The effect of vasopressin and hepatic artery ligation on the blood supply to normal and metastatic liver tissue.

Abstract

The effect of low (0.08 microU g-1 body wt min-1) and high (0.16 microU g-1 body wt min-1) rates of vasopressin infusion on blood flow to normal liver tissue and to liver metastases derived from azoxymethane induced colorectal carcinomas was studied in 36 male Wistar rats. Portal venous flow was measured by electromagnetic flowmetry and blood flow to normal and metastatic liver tissue by the clearance of xenon-133 injected directly into the liver parenchyma or metastasis. The low rate of vasopressin infusion decreased portal venous flow but increased blood flow to normal and metastatic liver tissue while at the higher rate of infusion these effects were reversed. Hepatic artery ligation (HAL) immediately following a low rate of vasopressin infusion abolished the observed increase in blood flow to both normal liver tissue and metastases. HAL immediately following the higher rate of vasopressin infusion further reduced blood flow to metastases but did not further alter blood flow to normal liver tissue. HAL prior to the infusion of the vasoactive drug significantly reduced blood flow to metastatic liver tissue, increased portal venous flow and was without effect on blood flow to normal liver tissue.
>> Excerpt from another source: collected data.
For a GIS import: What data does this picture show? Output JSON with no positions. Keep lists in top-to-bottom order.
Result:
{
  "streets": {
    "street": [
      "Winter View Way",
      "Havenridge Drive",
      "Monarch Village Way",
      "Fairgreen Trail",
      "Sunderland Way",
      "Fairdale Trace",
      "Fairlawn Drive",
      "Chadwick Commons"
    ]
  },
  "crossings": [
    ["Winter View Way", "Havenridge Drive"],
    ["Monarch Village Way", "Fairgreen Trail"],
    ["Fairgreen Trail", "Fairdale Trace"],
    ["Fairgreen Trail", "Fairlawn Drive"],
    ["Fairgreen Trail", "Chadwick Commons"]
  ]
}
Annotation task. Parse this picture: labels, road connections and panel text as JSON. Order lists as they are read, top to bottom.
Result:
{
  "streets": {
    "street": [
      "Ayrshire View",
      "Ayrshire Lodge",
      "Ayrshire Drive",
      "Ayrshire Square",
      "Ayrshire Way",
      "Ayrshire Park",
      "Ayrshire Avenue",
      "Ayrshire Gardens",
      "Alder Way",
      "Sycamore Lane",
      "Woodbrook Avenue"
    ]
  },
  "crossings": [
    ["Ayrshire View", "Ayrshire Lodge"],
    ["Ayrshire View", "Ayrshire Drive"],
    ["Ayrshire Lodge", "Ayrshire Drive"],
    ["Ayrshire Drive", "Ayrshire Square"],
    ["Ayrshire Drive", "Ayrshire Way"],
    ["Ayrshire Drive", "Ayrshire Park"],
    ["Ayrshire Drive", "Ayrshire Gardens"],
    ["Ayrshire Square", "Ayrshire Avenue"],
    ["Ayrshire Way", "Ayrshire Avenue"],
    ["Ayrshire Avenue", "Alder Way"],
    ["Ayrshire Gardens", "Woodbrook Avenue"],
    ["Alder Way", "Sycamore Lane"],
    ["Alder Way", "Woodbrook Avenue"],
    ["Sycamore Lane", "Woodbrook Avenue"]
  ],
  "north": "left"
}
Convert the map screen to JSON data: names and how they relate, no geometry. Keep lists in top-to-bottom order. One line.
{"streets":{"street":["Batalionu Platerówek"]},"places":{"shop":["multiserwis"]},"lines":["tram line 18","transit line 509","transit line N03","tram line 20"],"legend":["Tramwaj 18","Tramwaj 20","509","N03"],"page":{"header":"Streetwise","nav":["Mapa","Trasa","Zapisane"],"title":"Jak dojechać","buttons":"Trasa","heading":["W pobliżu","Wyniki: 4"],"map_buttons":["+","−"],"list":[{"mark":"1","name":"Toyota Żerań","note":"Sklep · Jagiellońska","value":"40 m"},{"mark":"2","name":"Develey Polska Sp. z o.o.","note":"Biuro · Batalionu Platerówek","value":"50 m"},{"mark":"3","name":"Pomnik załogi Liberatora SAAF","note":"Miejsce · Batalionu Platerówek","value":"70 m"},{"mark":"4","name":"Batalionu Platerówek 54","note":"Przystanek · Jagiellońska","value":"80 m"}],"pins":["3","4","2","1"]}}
Following HAL, blood flow to metastatic liver tissue was not further altered by either the low or high rates of vasopressin infusion. However, blood flow to normal liver tissue after HAL was reduced by a low rate of infusion of vasopressin and increased by the higher rate of infusion. The results of this study indicate that blood flow to normal or metastatic liver tissue can be increased or decreased by differential rates of infusion of vasopressin. These observations may have important implications in the treatment of liver metastases in man where different rates of vasopressin infusion may potentiate the effects of hepatic artery ligation or cytotoxic therapy.